19. In the present case, the assessee adopted DCF method which cannot be discarded only for the reason that the valuation was made on the basis of projections and the actuals in subsequent years are not matching with those of projections or having a huge difference therein. While the differences are explained by the Ld. AR before us, which are acceptable and can be trusted, the legal contentions raised by the Ld. AR also goes to the root of controversy before us, as to whether the DCF method which is permitted under the provisions of section 56(2)(viib) adopted by the assessee can be changed by the AO during the course of assessment without finding any substantive reason to do so.The answer is “No” following the jurisprudence referred to (supra). Further, the AO in the present case has adopted DCF method, but by substituting the figures of actual PBT of the assessee replacingthe projected one, which is not permissible as held in the case of Deputy Commissioner of Income Tax vs. JUS Scriptum Magnus (P.) Ltd. (supra) wherein the Hon’ble Delhi Tribunal has held that the Assessing Officer cannot disturb the valuation by comparing the projections adopted by the assessee with actuals.

20. In backdrop of aforesaid deliberations, facts, circumstances and applicable jurisprudence in the present case respectfully following the jurisprudence as emerging from the decision of Hon’ble Delhi High Court in the case of Cinestaan Entertainment (P.) Ltd. (supra), which is further followed by this Tribunal in various other decisions, we are of the considered opinion that in present case the action of Ld. AO, which is further confirmed by the Ld. CIT(A), cannot be acceded to or considered to be justified, as the Ld. AO had first tried to adopt valuation on NAV method, which is not the method opted by the assessee, further the Ld. AO adopted DCF method, but while computing the same hadfilled the actual financials instead of projected financials, which is not permissible. The Assessing Officer ought not to have disturbed the method adopted by assessee or cannot adopt the figures by replacing the projections with actual financials.

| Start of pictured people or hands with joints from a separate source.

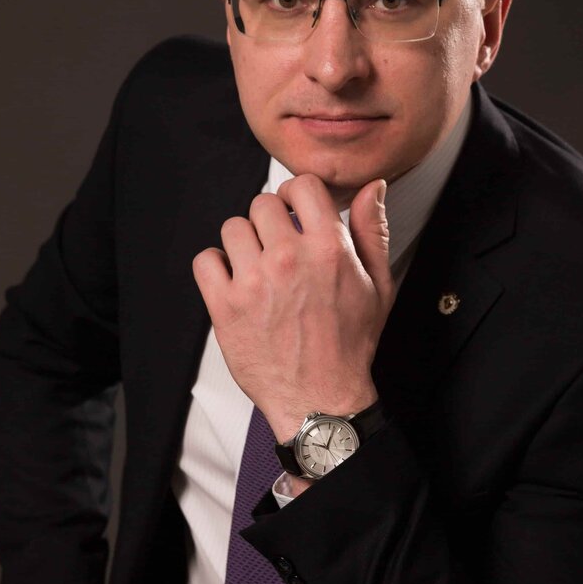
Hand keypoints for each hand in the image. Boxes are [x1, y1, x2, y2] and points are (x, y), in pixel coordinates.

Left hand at [192, 174, 393, 442]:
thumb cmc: (349, 344)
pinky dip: (215, 267)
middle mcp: (288, 259)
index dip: (297, 194)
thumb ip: (371, 230)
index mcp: (328, 249)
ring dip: (244, 243)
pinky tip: (235, 282)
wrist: (320, 398)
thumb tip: (371, 187)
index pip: (301, 185)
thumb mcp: (377, 284)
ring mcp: (254, 282)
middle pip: (262, 203)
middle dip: (271, 221)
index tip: (295, 210)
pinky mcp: (225, 306)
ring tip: (258, 267)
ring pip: (232, 228)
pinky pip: (205, 260)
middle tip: (278, 246)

21. We thus, find substance in the contentions raised by Ld. AR that the findings of Ld. AO in making the addition u/s 56(2)(viib) and confirmation of the same by Ld. CIT(A) are not in accordance with the settled principles of law or in line with the intent of the legislature. Consequently, the grounds of appeal raised by the assessee in the present appeal are allowed.

22. We,accordingly, direct to set aside the order of Ld. CIT(A) and to vacate the addition of Rs.36,54,46,130/- made u/s 56(2)(viib) vide impugned assessment order u/s 143(3) dated 27.12.2019.

23. In result, the appeal of the assessee stands allowed, in terms of our aforesaid observations.

Order pronounced in the open court on 15-05-2026.